In The Viral Underclass (Celadon, Aug.), LGBTQ scholar Thrasher examines how Covid-19 and other viruses expose and exploit systemic inequalities in the U.S.
Who is “the viral underclass”?
The people in society who are most affected by illness, disease, and viruses. Some of these are predictable—those living in poverty and the disabled, for example. But I also include those who are stigmatized and blamed for disease, like immigrants, LGBTQ people, casualties of economic austerity.
What insights into the Covid-19 pandemic did you draw from your research on HIV/AIDS?
This book gave me an opportunity to use the theoretical understanding I’d gotten from studying AIDS for so many years to report on the pandemic. The aha moment was when I saw that the same patterns of spread were developing around Covid. I realized these are the same maps I saw with HIV, even though they are very different viruses.
What does the book have to say about those overlaps?

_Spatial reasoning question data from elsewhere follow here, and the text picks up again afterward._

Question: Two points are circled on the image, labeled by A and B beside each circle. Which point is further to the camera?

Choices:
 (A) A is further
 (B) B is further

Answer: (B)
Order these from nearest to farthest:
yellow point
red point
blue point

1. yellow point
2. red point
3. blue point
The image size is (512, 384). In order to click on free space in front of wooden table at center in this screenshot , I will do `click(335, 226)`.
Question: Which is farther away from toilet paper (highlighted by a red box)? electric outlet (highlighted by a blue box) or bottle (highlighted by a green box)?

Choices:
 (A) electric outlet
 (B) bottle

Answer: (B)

This book was definitely a way to talk about economics and political philosophy, to say “this is how neoliberalism operates.” That’s a term you hear all the time, and there are all the ways it’s happening during the pandemic. I hope the book will help students and others to see that the pandemic is an illustration of how this kind of system operates.
Why was it important to interweave your firsthand experience of the pandemic with the sociological research?

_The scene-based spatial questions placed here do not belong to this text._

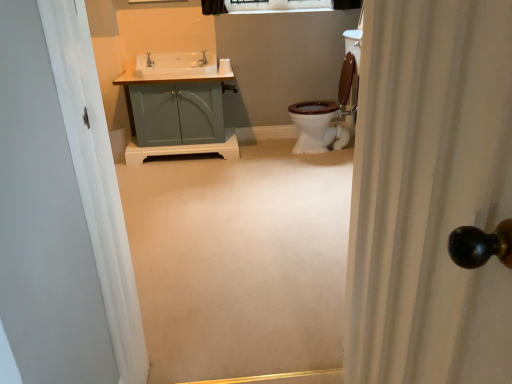
Question: Is matte silver faucet at upper left wider or thinner than clear glass window at upper center?

Choices:
 (A) wide
 (B) thin

Answer: (A)

Question: Considering the positions of matte silver faucet at upper left and clear glass window at upper center in the image, is matte silver faucet at upper left bigger or smaller than clear glass window at upper center?

Choices:
 (A) big
 (B) small

Answer: (B)

Question: Which object is positioned closest to the matte silver faucet at upper left?

Choices:
 (A) matte silver faucet at upper center
 (B) white textured shower curtain at right
 (C) clear glass window at upper center
 (D) matte teal cabinet at center
 (E) white glossy sink at upper left

Answer: (E)

Question: Considering the real-world distances, which object is closest to the matte silver faucet at upper left?

Choices:
 (A) white glossy sink at upper left
 (B) white matte toilet paper at upper center
 (C) matte teal cabinet at center
 (D) white textured shower curtain at right
 (E) matte silver faucet at upper center

Answer: (A)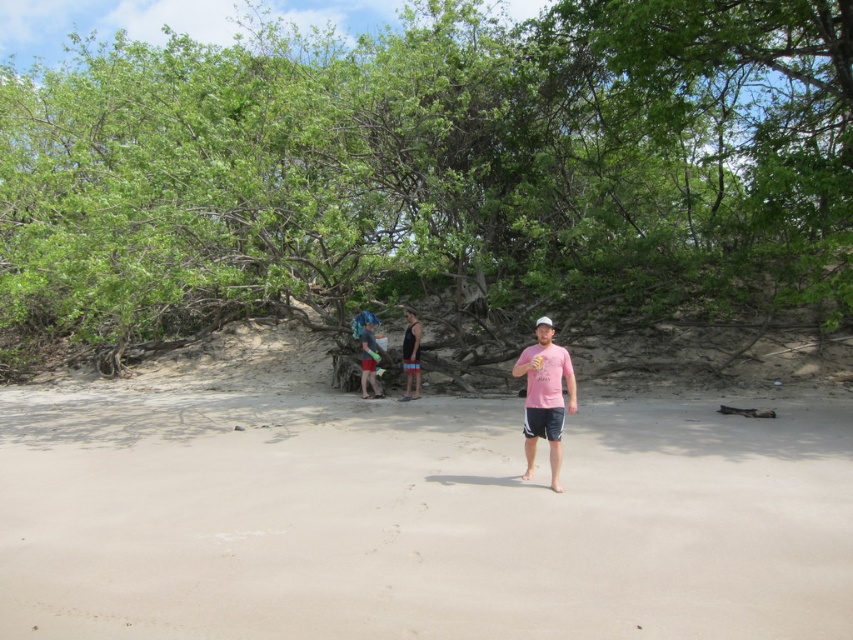
Between green leafy tree at center and black tank top at center, which one appears on the left side from the viewer's perspective?

Positioned to the left is green leafy tree at center.

Based on the photo, does green leafy tree at center appear on the right side of black tank top at center?

No, green leafy tree at center is not to the right of black tank top at center.

Who is more distant from viewer, (671, 289) or (418, 376)?

The point (671, 289) is behind.

Image resolution: width=853 pixels, height=640 pixels. Find the location of `green leafy tree at center`. green leafy tree at center is located at coordinates (438, 170).

Does point (177, 45) come behind point (718, 454)?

I like my writing to be welcoming, and I try to bring people along with me. I went through the experiences all of us did, of heading into this pandemic not knowing what was going to happen. I wanted to be vulnerable to the reader to let them see moments I wasn’t an authority, and to benefit from the things I’ve been able to learn, namely how the social and the political and the pharmacological and the activist and the media are all affecting each other.
What do you hope readers take away from the book?
I wanted this to be available to general readers, in particular to people who might consider themselves to be in the viral underclass and people who know the millions who have died in the United States and other countries. Beyond that, I hope there are things in this book that help validate readers’ experiences, that give them ways to think about how the world operates, but also to understand the possibilities that viruses offer us. I don’t feel our country has learned the best lessons it could’ve from Covid, but our opportunities to learn and grow from this are not over. We are in relationship with one another—our fates are interconnected—and we’ll keep having the opportunity to learn from this biological reality. I hope this book helps people think about how they can harness that possibility.